Since inception through December 31, 2017, the Company has received $106.1 million in funding from the collaborations with Novartis and Regeneron, excluding amounts received for equity investments, and had an accounts receivable balance of $10.5 million at December 31, 2017. Excluding the $2.6 million of the upfront payment received from Novartis, which was allocated to the purchase of the Company’s equity securities, Intellia has recognized $48.6 million in collaboration revenue under these agreements from inception through December 31, 2017, and had a remaining deferred revenue balance of $65.3 million at December 31, 2017.

Operating Expenses

Research and Development expenses increased by $9.8 million to $21.2 million during the fourth quarter of 2017, compared to $11.3 million during the same period of 2016. This increase was driven primarily by the advancement of Intellia’s research programs, research personnel growth to support these programs, as well as the expansion of the development organization, and includes laboratory supplies, research materials and certain equipment.
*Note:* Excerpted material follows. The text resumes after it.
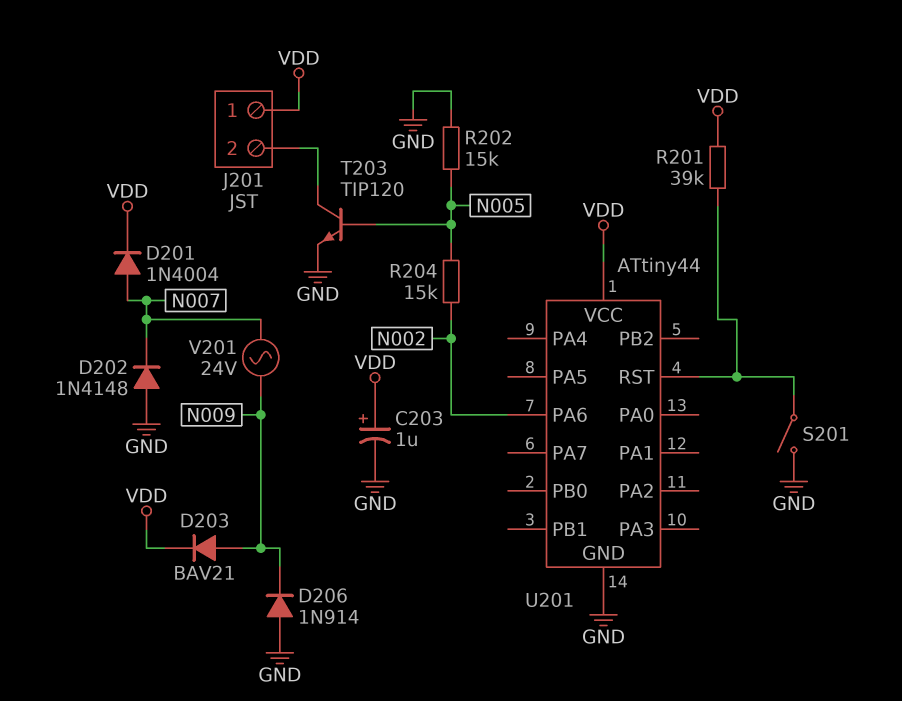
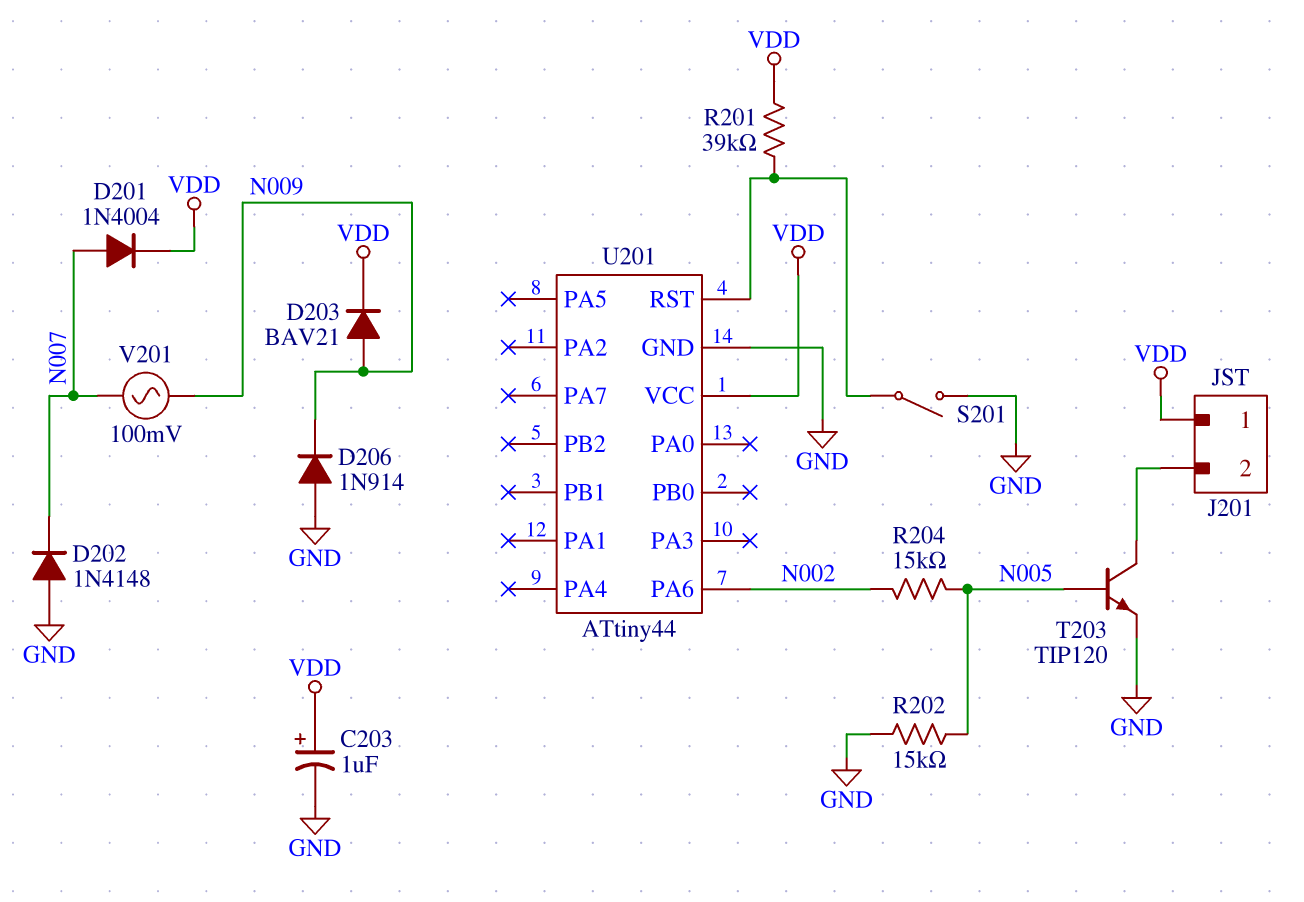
V201: AC 24V (N007, N009) -> AC 100mV (N007, N009)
Additionally, salary and related headcount-based expenses increased, as the Company grew to 143 research and development personnel as of December 31, 2017, from 74 research and development employees as of December 31, 2016.

General and administrative expenses increased by $5.1 million to $10.2 million during the fourth quarter of this year, compared to $5.1 million in the fourth quarter of 2016. This increase was driven primarily by increased salary and related headcount-based expenses as the Company grew to 41 general and administrative employees as of December 31, 2017, from 29 general and administrative employees as of December 31, 2016, to support Intellia’s larger research and development organization, public company compliance and administrative obligations. The Company also incurred increased corporate insurance, legal, and other professional expenses related to our expanding operations since becoming a public company in May 2016.

The Company’s net loss was $24.0 million for the fourth quarter of 2017, compared to $10.6 million for the fourth quarter of 2016.

Balance Sheet

Cash and cash equivalents at December 31, 2017, were $340.7 million, compared to $273.1 million at December 31, 2016. The base period cash and cash equivalents were primarily attributable to $115.5 million in proceeds from the Company’s initial public offering and $55.0 million in concurrent private placements in May 2016, in addition to a $75.0 million upfront payment from Regeneron in April 2016 and a follow-on public offering of $141.0 million in November 2017.

Financial Guidance

The Company’s primary uses of capital will continue to be research and development programs, laboratory and related supplies, compensation costs for current and future employees, consulting, legal and other regulatory expenses, patent prosecution filing and maintenance costs for Intellia’s licensed intellectual property, and general overhead costs.

As of December 31, 2017, the Company had an accumulated deficit of $121.1 million. The Company expects losses to increase as it continues to incur significant research and development expenses related to the advancement of Intellia’s therapeutic programs and ongoing operations. Based on Intellia’s research and development plans and expectations related to the progress with the Company’s programs, the Company expects that the cash and cash equivalents as of December 31, 2017, as well as technology access and research funding from Novartis and Regeneron, will enable Intellia to fund operating expenses and capital expenditures through mid-2020, excluding any potential milestone payments or extension fees that could be earned and distributed under the collaboration agreements with Novartis and Regeneron or any strategic use of capital not currently in the base case planning assumptions.